- [SOURCE DATA]

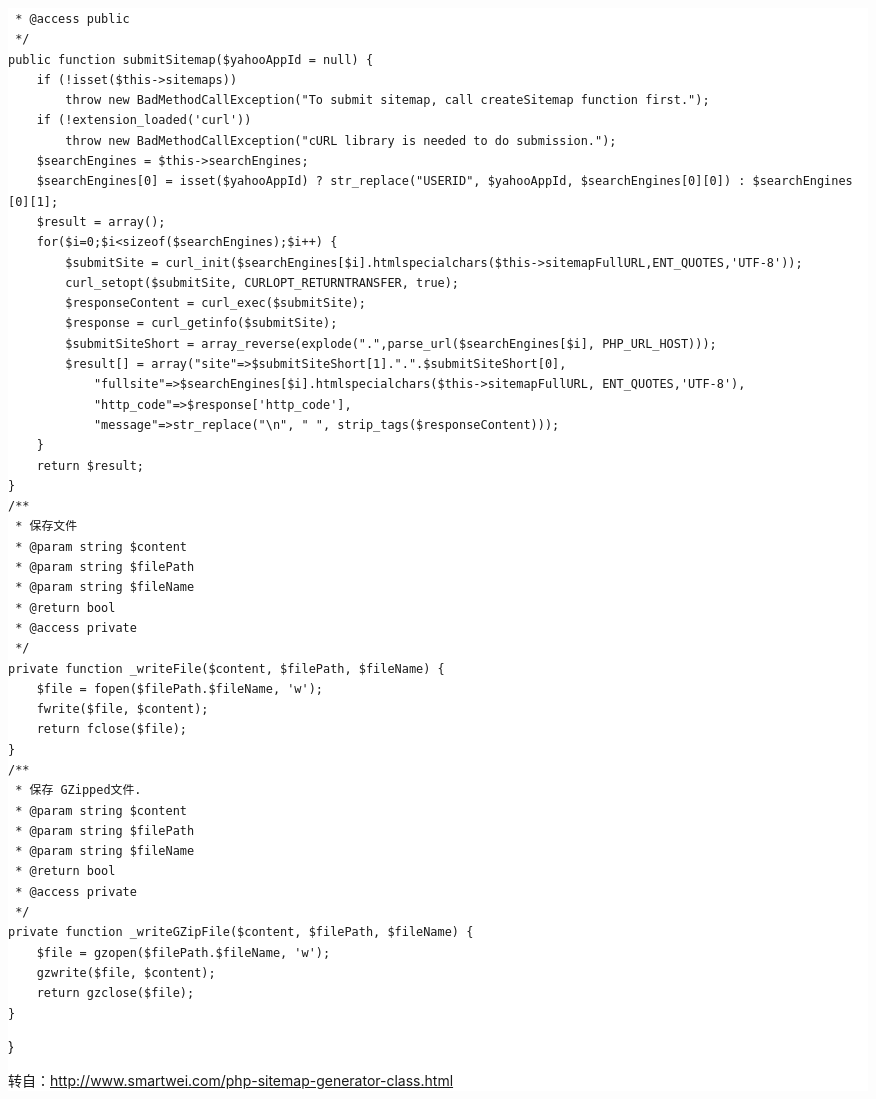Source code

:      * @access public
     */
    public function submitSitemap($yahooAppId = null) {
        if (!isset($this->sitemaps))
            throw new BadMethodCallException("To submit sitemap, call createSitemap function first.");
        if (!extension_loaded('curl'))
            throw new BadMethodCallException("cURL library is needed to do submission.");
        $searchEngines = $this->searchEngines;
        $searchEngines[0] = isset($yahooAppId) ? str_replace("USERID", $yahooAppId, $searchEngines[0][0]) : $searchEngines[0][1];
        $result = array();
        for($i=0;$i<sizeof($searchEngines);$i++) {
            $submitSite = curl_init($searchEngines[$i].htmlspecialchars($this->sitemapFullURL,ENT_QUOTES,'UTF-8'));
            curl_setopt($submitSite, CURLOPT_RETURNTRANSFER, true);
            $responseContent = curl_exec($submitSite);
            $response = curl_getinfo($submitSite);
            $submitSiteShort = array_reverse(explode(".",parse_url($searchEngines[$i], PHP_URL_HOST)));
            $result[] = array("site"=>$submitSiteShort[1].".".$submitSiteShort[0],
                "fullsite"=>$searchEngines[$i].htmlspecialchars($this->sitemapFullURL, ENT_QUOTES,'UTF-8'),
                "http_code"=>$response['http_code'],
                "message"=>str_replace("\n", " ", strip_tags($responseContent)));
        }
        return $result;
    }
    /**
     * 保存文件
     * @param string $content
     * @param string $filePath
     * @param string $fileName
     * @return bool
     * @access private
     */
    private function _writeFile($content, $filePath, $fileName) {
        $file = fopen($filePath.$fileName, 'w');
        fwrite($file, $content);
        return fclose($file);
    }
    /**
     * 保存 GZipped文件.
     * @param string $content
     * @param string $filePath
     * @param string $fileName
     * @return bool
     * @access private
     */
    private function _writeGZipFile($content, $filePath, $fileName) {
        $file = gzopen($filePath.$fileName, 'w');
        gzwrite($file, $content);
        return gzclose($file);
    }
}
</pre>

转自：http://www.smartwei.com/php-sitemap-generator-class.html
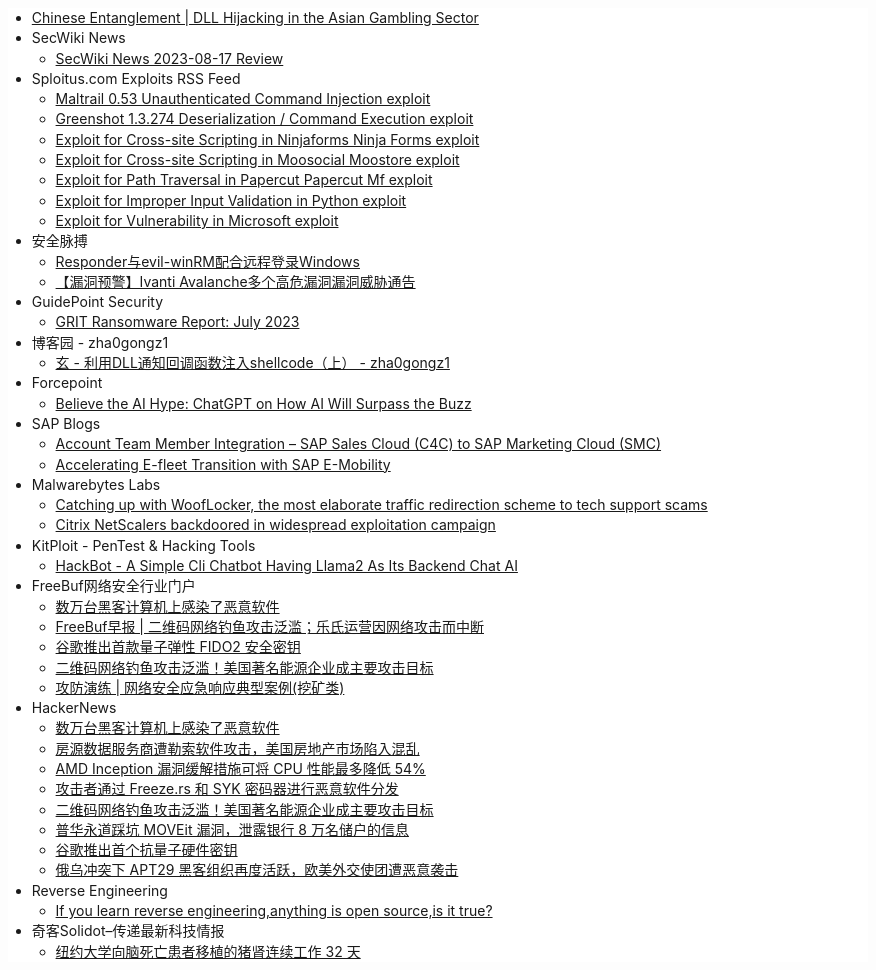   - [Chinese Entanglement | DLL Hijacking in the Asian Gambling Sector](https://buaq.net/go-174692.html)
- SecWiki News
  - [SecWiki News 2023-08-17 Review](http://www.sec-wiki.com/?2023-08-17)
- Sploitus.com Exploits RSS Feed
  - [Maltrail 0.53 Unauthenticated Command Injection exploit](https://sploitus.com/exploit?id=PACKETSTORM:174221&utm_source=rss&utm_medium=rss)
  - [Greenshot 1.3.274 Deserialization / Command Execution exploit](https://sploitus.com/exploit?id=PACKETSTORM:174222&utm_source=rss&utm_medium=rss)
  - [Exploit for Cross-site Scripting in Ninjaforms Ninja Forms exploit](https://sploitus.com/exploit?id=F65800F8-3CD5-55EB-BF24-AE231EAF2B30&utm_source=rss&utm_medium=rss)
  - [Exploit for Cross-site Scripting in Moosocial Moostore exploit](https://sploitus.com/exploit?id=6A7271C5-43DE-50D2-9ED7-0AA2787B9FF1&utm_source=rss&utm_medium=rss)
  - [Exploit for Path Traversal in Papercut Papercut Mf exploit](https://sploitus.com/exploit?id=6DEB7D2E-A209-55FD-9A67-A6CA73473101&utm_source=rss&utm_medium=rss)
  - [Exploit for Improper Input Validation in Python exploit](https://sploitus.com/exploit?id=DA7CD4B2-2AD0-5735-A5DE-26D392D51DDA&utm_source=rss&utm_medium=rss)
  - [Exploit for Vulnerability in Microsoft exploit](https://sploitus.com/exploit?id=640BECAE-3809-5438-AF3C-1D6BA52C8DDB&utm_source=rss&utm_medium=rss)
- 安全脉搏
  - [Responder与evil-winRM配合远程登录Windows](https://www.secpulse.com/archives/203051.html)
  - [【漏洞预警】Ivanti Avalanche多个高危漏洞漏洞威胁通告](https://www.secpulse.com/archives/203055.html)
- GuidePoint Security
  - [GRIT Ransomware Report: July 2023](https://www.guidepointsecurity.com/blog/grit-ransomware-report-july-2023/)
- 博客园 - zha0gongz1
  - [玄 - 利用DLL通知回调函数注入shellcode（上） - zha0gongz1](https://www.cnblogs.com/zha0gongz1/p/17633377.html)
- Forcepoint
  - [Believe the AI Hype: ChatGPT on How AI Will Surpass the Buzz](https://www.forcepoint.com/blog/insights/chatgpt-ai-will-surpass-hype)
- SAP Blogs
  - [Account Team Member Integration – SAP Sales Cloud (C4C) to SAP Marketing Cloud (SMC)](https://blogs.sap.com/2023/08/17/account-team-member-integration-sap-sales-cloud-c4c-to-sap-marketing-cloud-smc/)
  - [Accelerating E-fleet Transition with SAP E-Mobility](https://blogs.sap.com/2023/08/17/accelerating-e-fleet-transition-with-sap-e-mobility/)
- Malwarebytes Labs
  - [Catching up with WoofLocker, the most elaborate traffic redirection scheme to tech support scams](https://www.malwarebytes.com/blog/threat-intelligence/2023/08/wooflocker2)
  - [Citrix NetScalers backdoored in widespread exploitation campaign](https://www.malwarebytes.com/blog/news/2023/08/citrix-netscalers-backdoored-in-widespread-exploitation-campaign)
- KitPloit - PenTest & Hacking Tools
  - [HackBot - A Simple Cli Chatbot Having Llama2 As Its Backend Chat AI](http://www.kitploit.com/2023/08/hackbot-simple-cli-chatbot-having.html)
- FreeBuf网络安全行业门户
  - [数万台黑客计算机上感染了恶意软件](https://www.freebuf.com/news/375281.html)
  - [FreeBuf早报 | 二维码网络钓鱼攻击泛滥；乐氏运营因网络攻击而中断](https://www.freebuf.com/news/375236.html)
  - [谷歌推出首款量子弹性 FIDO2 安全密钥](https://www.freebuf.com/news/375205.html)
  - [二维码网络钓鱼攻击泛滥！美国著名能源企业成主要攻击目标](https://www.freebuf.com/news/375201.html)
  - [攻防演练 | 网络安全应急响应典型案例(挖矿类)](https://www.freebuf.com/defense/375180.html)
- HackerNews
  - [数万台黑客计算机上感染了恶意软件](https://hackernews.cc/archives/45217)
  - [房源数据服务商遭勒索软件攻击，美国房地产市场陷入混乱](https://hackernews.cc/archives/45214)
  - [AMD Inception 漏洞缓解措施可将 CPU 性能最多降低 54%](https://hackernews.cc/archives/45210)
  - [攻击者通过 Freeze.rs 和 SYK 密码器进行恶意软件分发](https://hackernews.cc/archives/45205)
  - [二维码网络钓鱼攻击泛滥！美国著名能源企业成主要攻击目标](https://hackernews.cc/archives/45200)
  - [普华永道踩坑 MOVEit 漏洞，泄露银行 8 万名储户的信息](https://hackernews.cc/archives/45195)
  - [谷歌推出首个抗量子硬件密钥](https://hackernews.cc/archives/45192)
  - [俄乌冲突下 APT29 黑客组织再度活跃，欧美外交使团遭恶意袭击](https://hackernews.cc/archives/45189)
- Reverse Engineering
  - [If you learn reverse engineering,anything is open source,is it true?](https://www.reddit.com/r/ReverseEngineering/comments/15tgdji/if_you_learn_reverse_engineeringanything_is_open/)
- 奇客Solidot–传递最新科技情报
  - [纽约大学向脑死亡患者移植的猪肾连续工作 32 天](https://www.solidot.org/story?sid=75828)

- [WHAT IS EXPECTED] Collect each line above holding the string "searchEngines".

- [ANSWER SECTION]
        $searchEngines = $this->searchEngines;
        $searchEngines[0] = isset($yahooAppId) ? str_replace("USERID", $yahooAppId, $searchEngines[0][0]) : $searchEngines[0][1];
        for($i=0;$i<sizeof($searchEngines);$i++) {
            $submitSite = curl_init($searchEngines[$i].htmlspecialchars($this->sitemapFullURL,ENT_QUOTES,'UTF-8'));
            $submitSiteShort = array_reverse(explode(".",parse_url($searchEngines[$i], PHP_URL_HOST)));
                "fullsite"=>$searchEngines[$i].htmlspecialchars($this->sitemapFullURL, ENT_QUOTES,'UTF-8'),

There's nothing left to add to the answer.